Hawks like Cabinet Minister Danny Naveh aren't happy.
"It would be a big mistake in terms of our security, and our security needs," he said.
But Sharon's legal advisors have warned that Israel will lose the case in the World Court unless the barrier's controversial route is changed.
Israeli Foreign Minister Silvan Shalom will head to Jordan next week, as Jordan steps up preparations to challenge the contentious separation barrier that Israel is building in the West Bank.
Jordan, which lies on the eastern side of the West Bank, has been extremely critical of the barrier project. Jordan fears construction will lead to large-scale immigration by West Bank Palestinians, threatening its fragile demographic balance and overwhelming its strained social services.
Meanwhile, Sharon said Monday that the price for future negotiations with Syria will be the return of the Golan Heights. Speaking at a parliament committee meeting, Sharon said that "talks with the Syrians are courtesy calls; they mean ceding the Golan Heights."
Opposition leader Shimon Peres said Sharon is trying to avoid talks with Syria.
In comments published Monday, Syrian President Bashar Assad has restated his desire to renew peace negotiations with Israel.
Also Monday, it was reported the Palestinian woman suicide bomber who killed four Israelis last week at a border crossing in the Gaza Strip may have been motivated by something other than nationalism, reports Berger.
Israeli security officials said the 22-year-old woman was an adulteress who carried out the attack to restore her family's honor.

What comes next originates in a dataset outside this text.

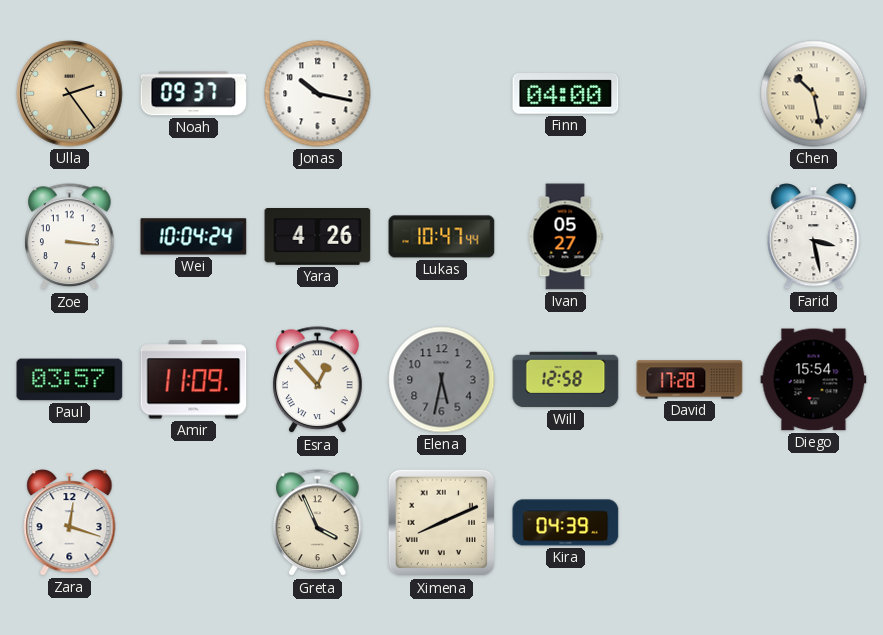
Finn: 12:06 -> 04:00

It is not uncommon for Palestinian women accused of adultery to be killed by their families. Palestinians deny the Israeli account, though they admit the bomber had a big fight with her husband prior to the attack.
Israel says a number of would-be women bombers have confessed to being motivated by family problems rather than Palestinian nationalism.
"We're going to the Hague at the end of the month to make a case, a Jordanian case, against the wall," Jordanian Foreign Minister Marwan Muasher said last week.
Sharon says Jordan's position threatens relations with Israel. The two countries signed a peace agreement in 1994.
He also told the Knesset committee that Amman fears that erecting the barrier would cause thousands of Palestinians to immigrate to Jordan.
The 440-mile network of fences, walls and trenches cuts deep into the West Bank in some places to include Jewish settlements, isolating tens of thousands of Palestinians. The structure is one-fourth complete.
Palestinians decry the barrier as a land grab, saying it separates thousands of Palestinians from hospitals, schools and farm fields, and destroys the possibility of a viable state being established in the West Bank and the Gaza Strip. Israel captured the territories in the 1967 Mideast war.